I don't know if its UB in there but if you can use unsigned version, you can convert this part:
t[0] = src[i];
t[1] = src[i + stride];
t[2] = src[i + 2 * stride];
t[3] = src[i + 3 * stride];
to this:
dest[i] = src[i] +
src[i+stride] * (uint32_t) 256 +
src[i+stride*2] * (uint32_t) 65536 +
src[i+stride*3] * (uint32_t) 16777216;
If you need speedup, you can vectorize the operation:
// for avx512
vector1 = src[i] to src[i+16]
vector2 = src[i+stride] to src[i+stride+16]
vector3 = src[i+stride*2] to src[i+stride*2+16]
vector4 = src[i+stride*3] to src[i+stride*3+16]
then join them the same way but in vectorized form.
// either a 16-element vector extension
destVect[i] = vector1 + vector2*256 + ....
// or just run over 16-elements at a time like tiled-computing
for(j from 0 to 15)
destVect[i+j] = ...
Maybe you don't even need explicit use of intrinsics. Just try with simple loops working on arrays (vector) of simd-width number of elements but generally encapsulation adds code bloat so you may need to do it on bare plain arrays on stack.
Some compilers have a default minimum number of loop iterations to vectorize so you should test it with different tile width or apply a compiler flag that lets it vectorize even small loops.
Here is a sample solution from a toy auto-vectorized SIMD library: https://godbolt.org/z/qMWsbsrG8
Output:
1000 operations took 5518 nanoseconds
this is with all the stack-array allocation + kernel-launch overheads.
For 10000 operations (https://godbolt.org/z/Mz1K75Kj1) it takes 2.4 nanosecond per operation.
Here is 1000 operations but by using only 16 work-items (single ZMM register on AVX512): https://godbolt.org/z/r9GTfffG8
simd*1000 operations took 20551 nanoseconds
this is 1.25 nanoseconds per operation (at least on godbolt.org server). For FX8150 and a narrower simd value, it has ~6.9 nanoseconds per operation. If you write a non-encapsulation version, it should create less code bloat as a result and be faster.
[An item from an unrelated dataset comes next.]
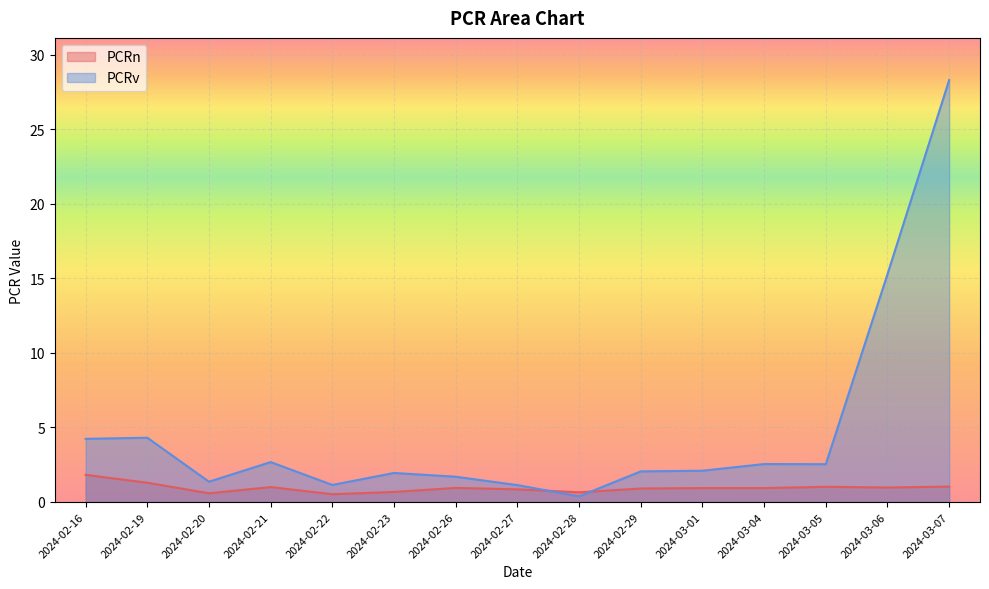

List the series in order of their overall mean, highest first.

PCRv, PCRn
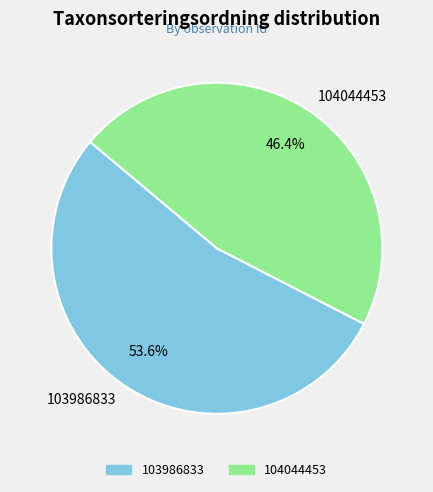

What is the smallest slice in the pie chart?

104044453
Lastly, use multiple iterations for benchmarking: https://godbolt.org/z/dn9vj9seP
simd*1000 operations took 12367 nanoseconds
simd*1000 operations took 12420 nanoseconds
simd*1000 operations took 12118 nanoseconds
simd*1000 operations took 2753 nanoseconds
simd*1000 operations took 2694 nanoseconds
simd*1000 operations took 2691 nanoseconds
simd*1000 operations took 2839 nanoseconds
simd*1000 operations took 2698 nanoseconds
simd*1000 operations took 2702 nanoseconds
simd*1000 operations took 2711 nanoseconds
simd*1000 operations took 2718 nanoseconds
simd*1000 operations took 2710 nanoseconds
this is 0.17 nanoseconds per operation. 23GB/s is not too bad for a client-shared server RAM + simple loop. Explicitly using AVX intrinsics and no encapsulation should get you maximum bandwidth of the L1/L2/L3 caches or RAM (depends on dataset size). But beware, if you do this on a real work server with client-sharing, then your neighbors will feel the turbo-underclock during the AVX512-accelerated computations (unless integer doesn't count as a heavy-load for AVX512 pipelines).
Compilers will behave differently. For example, clang produces this:
.LBB0_4:
vpslld zmm1, zmm1, 8 // evil integer bit level hacking?
vpslld zmm2, zmm2, 16
vpslld zmm3, zmm3, 24
vpord zmm0, zmm1, zmm0
vpternlogd zmm3, zmm0, zmm2, 254 // what the code?
vmovdqu64 zmmword ptr [r14 + 4*rax], zmm3
add rax, 16
cmp rax, 16000
jne .LBB0_4
while gcc produces much more code bloat. I don't know why.
(you also have overflow in src vector by iterating to last element and adding stride)
std::byte(andchar) are exempt from strict aliasing, so your first example is fine. I would enable optimizations before comparing overhead though.-O3.